When Pitt’s character, Cliff, has a flashback to a night on a boat he spent with his ex-wife in the film, Stateman used sounds that reflected water washing up on the bow, and various other boat and water noises. The scene was meant to be a memory that just existed in the mind of the character, so the sound editor took a more abstract approach. This moment also is complicated by rumors that Pitt’s character may have caused his wife’s death.

“There are a lot of interesting things happening there. It’s very mysterious,” says Stateman. “You don’t know if [Cliff’s] wife was shot or if she fell off the boat, so the sounds are what Quentin wanted, you’re not sure what they are, and we don’t know what happened to her.”

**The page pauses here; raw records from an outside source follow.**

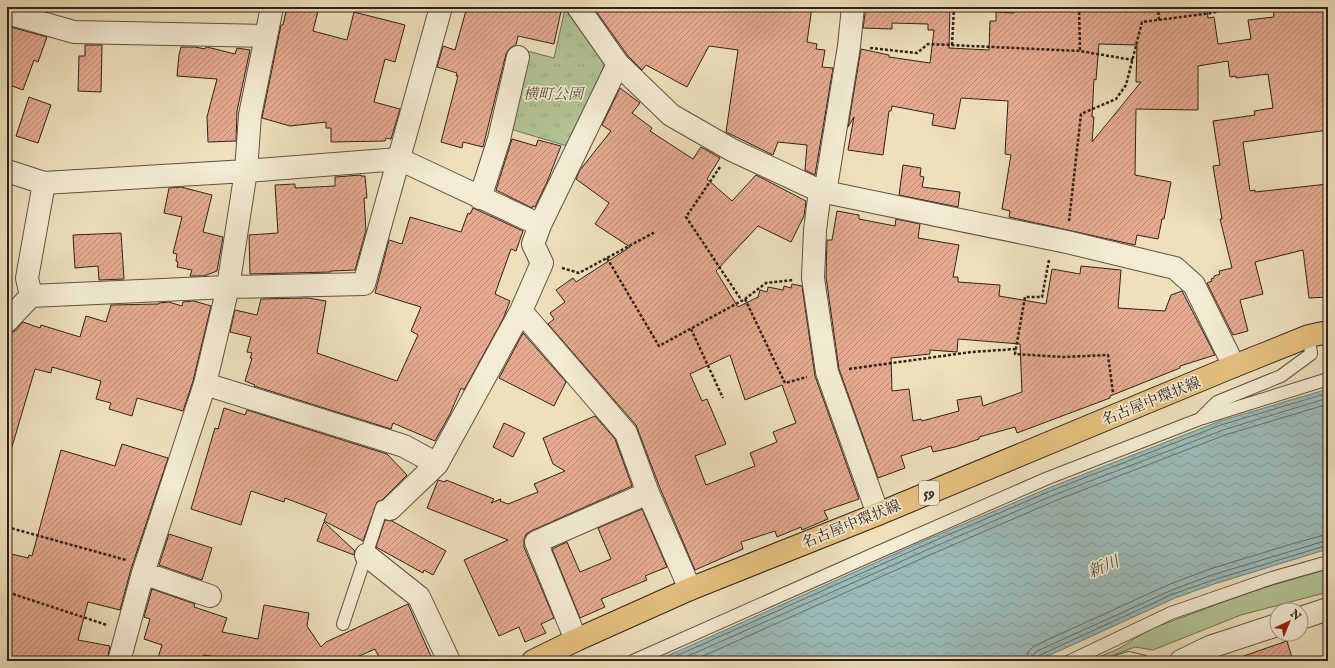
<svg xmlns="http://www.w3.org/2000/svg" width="1335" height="668" font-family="'IM FELL English','Noto Serif JP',serif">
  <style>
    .grass { fill: #b2c394; stroke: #727258 }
    .park { fill: url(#park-tufts); stroke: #727258 }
    .water { fill: url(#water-waves); stroke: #717d7a }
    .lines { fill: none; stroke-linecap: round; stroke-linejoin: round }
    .shore { stroke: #666e6a; stroke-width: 1 }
    .building { fill: url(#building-hatch); stroke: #32211b; fill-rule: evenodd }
    .service-casing { stroke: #615143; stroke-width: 14 }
    .minor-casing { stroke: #615143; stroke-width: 24 }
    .primary-casing { stroke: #32211b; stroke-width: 24 }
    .path { stroke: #32211b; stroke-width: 2.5; stroke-dasharray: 3 2; stroke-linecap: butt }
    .service { stroke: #f3ebd3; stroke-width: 12 }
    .minor { stroke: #f3ebd3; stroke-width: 22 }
    .primary { stroke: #e6c07e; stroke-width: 22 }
    .labels { text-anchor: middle; stroke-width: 3.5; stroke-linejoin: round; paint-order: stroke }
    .shield { fill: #f3ebd3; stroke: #6c5e52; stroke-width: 1 }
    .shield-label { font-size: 14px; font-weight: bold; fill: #32211b }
    .park-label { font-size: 15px; font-style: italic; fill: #58523f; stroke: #f3ebd3 }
    .street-label { font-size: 15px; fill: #32211b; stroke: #f3ebd3 }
    .water-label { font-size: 16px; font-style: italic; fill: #524f4a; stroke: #f3ebd3 }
  </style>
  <defs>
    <pattern id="park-tufts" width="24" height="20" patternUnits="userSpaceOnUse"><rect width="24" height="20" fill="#b2c394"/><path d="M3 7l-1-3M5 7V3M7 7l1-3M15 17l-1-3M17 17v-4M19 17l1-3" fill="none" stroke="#9aa77f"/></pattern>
    <pattern id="water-waves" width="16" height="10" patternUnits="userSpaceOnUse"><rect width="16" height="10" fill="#9bbbb9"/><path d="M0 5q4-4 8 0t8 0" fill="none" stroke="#86a09e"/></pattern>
    <pattern id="building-hatch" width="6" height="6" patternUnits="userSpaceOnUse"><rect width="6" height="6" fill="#e5aa8f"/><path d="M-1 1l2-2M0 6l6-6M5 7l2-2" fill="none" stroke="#ba8a74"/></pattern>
  </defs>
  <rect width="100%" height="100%" fill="#ede0bb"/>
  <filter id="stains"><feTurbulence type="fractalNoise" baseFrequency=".005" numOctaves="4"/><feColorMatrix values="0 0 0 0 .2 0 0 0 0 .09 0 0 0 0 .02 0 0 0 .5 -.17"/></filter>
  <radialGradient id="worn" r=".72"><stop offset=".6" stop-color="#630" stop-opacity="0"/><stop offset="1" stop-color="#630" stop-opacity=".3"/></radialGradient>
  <path class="grass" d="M1328 569V592L1241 615 1153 650 1135 647 1098 661H1090L1120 648 1148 630 1253 591Z"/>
  <path class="park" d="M565 9 605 64 567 146 507 128 527 51 554 58Z"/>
  <path class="water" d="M1328 389V549L1214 584 1175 598 1037 661H656L926 540 1051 487 1220 421Z"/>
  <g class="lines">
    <path class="shore" d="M665 661 927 544 1053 490 1221 425 1328 393
      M677 661 929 549 1054 495 1223 430 1328 398
      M692 661 932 554 1057 500 1225 435 1328 404
      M1026 661 1028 652 1034 646 1170 584 1210 569 1295 543 1328 534
      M1032 661 1033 655 1037 651 1172 590 1212 575 1328 540
      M1037 661V658L1040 655 1173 594 1213 580 1328 545"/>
  </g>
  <path class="building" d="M287 7H319L313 31 347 40 354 12 405 25 395 62 385 59 374 102 400 109 391 139 386 138 385 141 331 142V128H326V122L290 126 262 118 281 25H283Z
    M467 7H543L561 11 554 44 518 36 516 45 509 49 506 54 483 147 463 142 462 148 441 142 458 76H456L457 73 437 67 443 46 455 50Z
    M593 7H812L807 42 817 44 816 49 825 50 822 67 833 68 815 175 805 170 807 145 778 142 773 155 726 132 738 50 709 46 687 87 646 65 642 70 628 56Z
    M866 7H950L949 48 989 50 990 21H996V12L1014 13V7H1041V10L1072 7H1207L1208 18 1214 17 1218 44 1251 39 1248 20 1274 17 1273 7H1327L1328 14V130L1243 142 1250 191 1255 190V192L1328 184V297L1309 298 1303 250 1255 262 1263 294 1240 300 1248 331 1233 335 1207 283 1212 281 1211 279 1214 278V276L1220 274 1219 271 1232 268 1220 219H1222L1213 166 1220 165 1213 121 1255 115 1254 111 1273 108 1268 74 1236 78V76L1230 77 1228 61 1198 66V110L1136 109 1135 175 1171 182 1164 219H1162L1158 239 1137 235 1135 245 1009 217 1010 211 1002 209 1011 155 1005 154 1008 101 961 98 955 129 932 125 934 114 892 106 891 111H889L883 155 848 150 854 117 848 127 861 49 889 55V57L930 63 934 30H928V24L892 23V29L863 28ZM1099 44 1137 45 1136 82H1141L1092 142 1094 117H1092L1094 79 1096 80Z
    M7 26 47 37 38 62 34 60 23 90 7 84Z
    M85 45H102L101 92 78 91 79 56H85Z
    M181 47H195L205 49 206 47H207L235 54 237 48 250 50 237 111 236 141 208 142 207 117 217 79 177 76 179 55Z
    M620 88 640 103 632 113 652 128 650 131 693 159 701 147 720 158 707 179 732 201 756 175 806 201 804 216 791 242 758 226 716 271 738 307 758 297 760 290 767 292 768 287 783 290 784 286 791 288 792 284 802 286 815 376 859 499 824 511 828 519 802 530 801 527 777 537 775 531 741 542 743 549 695 570 660 488 636 425 548 324 554 319 550 313 565 302 556 290 573 278 576 282 630 247 595 224 609 203 576 179 580 170 611 131 602 125ZM730 355 745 400 782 385 796 423 773 432 777 442 750 453 755 466 706 485 695 456 726 444 707 399 702 401 690 374Z
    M29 97 51 105 38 143 16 136Z
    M512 139 536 146 538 140 561 146 547 182 535 207 533 206 532 208 496 190Z
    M903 165 921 168 920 176 924 177 922 187 960 192 958 207 899 195Z
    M361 175V176H365L367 198H364L366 230 355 270 331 271V272L250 274 249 235 278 233 275 185 295 184V188L335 186V177Z
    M181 187 212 195 203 232 223 237 217 271 204 276H190L192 270 177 267 178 262 176 261 177 254 173 253 182 217 164 213 169 188Z
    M473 208 523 231 516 251 511 249 495 294 510 301 503 319 464 390 461 388 450 414 435 441 393 423 391 429 254 386 255 385 245 381 252 358H250L252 353 247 352 251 337 230 332 235 310 257 315 261 299 308 298 326 301 317 353 397 381 418 335 411 331 421 307 375 293 389 240 402 244 410 217 461 232 468 213 470 214Z
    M837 211 859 215V219L895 226 896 219 920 224 918 238 959 245 953 277H958V282L1000 285 999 296 1046 304 1052 269 1080 274 1081 266 1121 270 1118 308 1165 311 1171 295 1182 291 1215 355 1180 366V368L1110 396V398L1017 433 1015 427 979 437V439L955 447 933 452 931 446 901 456 905 468 878 478 839 369 826 277 827 240H832ZM958 339 1020 344 1022 392 983 406 981 396 957 400 959 411 922 421 921 419 913 421 909 389 892 391 891 358 930 354V350L957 352Z
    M121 233 124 279 99 280 98 266 75 268 73 235Z
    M194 301 211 306 193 381 183 411 137 398 132 416 109 409 111 403 96 399 101 381 52 367 51 373 35 369 11 450H7V333H11L16 330 23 322 40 328 41 325 80 337 86 316 106 322 111 305 159 304V303L169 302 182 306 183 302Z
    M523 333 566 382 554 406 499 378Z
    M224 408 245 415 247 410 387 454 407 475 382 500 377 502 363 541 324 521 327 514 285 498 284 502 251 491 241 525 191 509 215 428 218 429Z
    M595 416 615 439 632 486 531 531 526 534 524 540V547L554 618 541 624 546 633 525 642 519 627 499 636 464 560 508 540 427 508 438 480 445 482 446 480 494 499 491 503 501 499 500 501 508 504 538 492 534 484 565 471 553 464 543 438Z
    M504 423 525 433 513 457 493 447Z
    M122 444 168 458 131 569 120 610 88 602 78 640 110 646 107 661H7V553L28 558 29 555 32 556 61 450 115 466Z
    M642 509 667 567 645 576 647 580 601 599 605 607 580 618 552 549 567 542 580 572 611 559 598 528Z
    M385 520 392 521 446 551 433 575 424 570 423 573 376 547Z
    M324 522 355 551 354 555 317 541Z
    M169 534 212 548 202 580 159 565Z
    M152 589 195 604 194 607 227 618 222 632 258 639 264 605 309 613 307 626 321 647 326 642 408 604 433 661H381L375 649 348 661H240L204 655 203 661H157L162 645 144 639 150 619 144 617Z
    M1287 641 1293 661H1238V658Z"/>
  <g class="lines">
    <g class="service-casing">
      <path id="service" d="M1203 418 1328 379
        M343 624 382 507 390 509
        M633 661 874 554 1048 478 1200 419 1217 402 1281 376 1311 354 1309 336
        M1070 661 1171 613 1272 578 1328 562
        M1119 661 1129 658 1142 661"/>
    </g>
    <g class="minor-casing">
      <path id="minor" d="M578 7 618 64 671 115 732 150 820 191 1067 242 1175 268 1194 285 1234 366
        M7 13 74 32 265 36
        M7 171 44 183 246 171 399 159 540 225
        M820 191 815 230 813 278 827 372 878 514
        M825 193 849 46 853 7
        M480 198 499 139 518 57
        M31 296 27 278 44 183
        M521 311 626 433 648 493 690 589
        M7 321 31 296 228 287 364 284 441 7
        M205 384 404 446 437 464 521 311 542 263 533 244 540 225 618 64
        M390 509 437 464
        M366 555 419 597 449 661
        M143 573 210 596
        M1301 618 1328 609
        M576 640 536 542 648 493
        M119 661 143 573 205 384 228 287 246 171 250 115 272 7
        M1181 661 1210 647 1277 625"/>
    </g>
    <g class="primary-casing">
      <path id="primary" d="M533 661 576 640 690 589 878 514 1234 366 1309 336 1328 332"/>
    </g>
    <path class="path" d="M1079 7 1080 51
      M1158 7 1159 20
      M952 45 954 7
      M870 48 917 53 928 44 1080 51 1133 60
      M720 167 686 217 742 301
      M1069 221 1081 114 1116 99 1126 85 1142 22 1212 13 1232 7
      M607 258 659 346 745 299 766 283 793 280
      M1049 260 1042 297H1025L1015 354 1063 357 1108 355 1113 393
      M562 268 579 273 655 232
      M745 299 785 383 807 377
      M691 329 723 398
      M849 369 971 352 1016 349
      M7 527 126 560
      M13 594 107 625"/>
    <use href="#service" class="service"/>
    <use href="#minor" class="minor"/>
    <use href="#primary" class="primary"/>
  </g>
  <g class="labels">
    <rect class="shield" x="919" y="481" width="20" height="24" rx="3"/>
    <g class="shield-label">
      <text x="929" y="498">59</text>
    </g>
    <g class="park-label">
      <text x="553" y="99">横町公園</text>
    </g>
    <g class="street-label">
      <text transform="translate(1151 401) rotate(-22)" y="5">名古屋中環状線</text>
      <text transform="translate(851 524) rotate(-22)" y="5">名古屋中環状線</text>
    </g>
    <g class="water-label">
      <text transform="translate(1103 566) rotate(-23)" y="6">新川</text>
    </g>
  </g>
  <rect width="1335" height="668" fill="none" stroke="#ede0bb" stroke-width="24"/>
  <rect x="8" y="8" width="1319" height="652" fill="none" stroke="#32211b" stroke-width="2"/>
  <rect x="12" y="12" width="1311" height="644" fill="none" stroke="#32211b"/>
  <g transform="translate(1289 622) rotate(44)"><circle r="19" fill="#f3ebd3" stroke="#a69a89"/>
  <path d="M0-3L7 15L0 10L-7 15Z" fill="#8f2418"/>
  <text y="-6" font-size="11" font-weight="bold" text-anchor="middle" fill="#32211b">N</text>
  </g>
  <rect width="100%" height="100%" filter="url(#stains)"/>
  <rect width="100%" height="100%" fill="url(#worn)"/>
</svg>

In “Uncut Gems” supervising sound editor and re-recording mixer Warren Shaw worked with helmers Josh and Benny Safdie to set a manic pace as the film followed the life of a jeweler with a gambling addiction through a series of high stakes bets. This wasn’t an abstract process. For background sounds, they went straight to the source and then sound mixers layered it all very thick later on in the process.

“It was really a never-ending search for detail after detail, especially in the street scenes,” says Shaw. “Every scene has just hundreds of little moments where we could put in one more person yelling in the background, one more screeching car, one more unsettling sound. We went into the Jewelry District in New York and recorded all kinds of sounds. It just creates this energy, and there’s also this energy in the performances that you never would have gotten if this movie had been shot in that conventional, formal kind of way.”

It was a switch for Shaw, who’d never been asked to source so many sounds for each scene. In this case, they were building sounds that would also reflect the chaos in the mind of Howard, the character played by Adam Sandler. And since the character never stopped, never took a breath and was always “on,” they needed the kind of incessant, high-octane sounds that would make the audience feel his mania.

Not only was Shaw out in the streets looking for everything from conversations to car noises, but he also had to find a way to source the basketball games that are the focus
of Howard’s gambling addict-ion. Also, the film is set in 2012, so the NBA element is a bit … vintage.

“The games become a sonic character because he’s watching them in different places and they’re going to sound different if you’re watching them at the sportsbook or if he’s watching them at his office or at home,” says Shaw. “There are also so many sounds in the game and you have to choose which ones will become bigger in the scene later on.”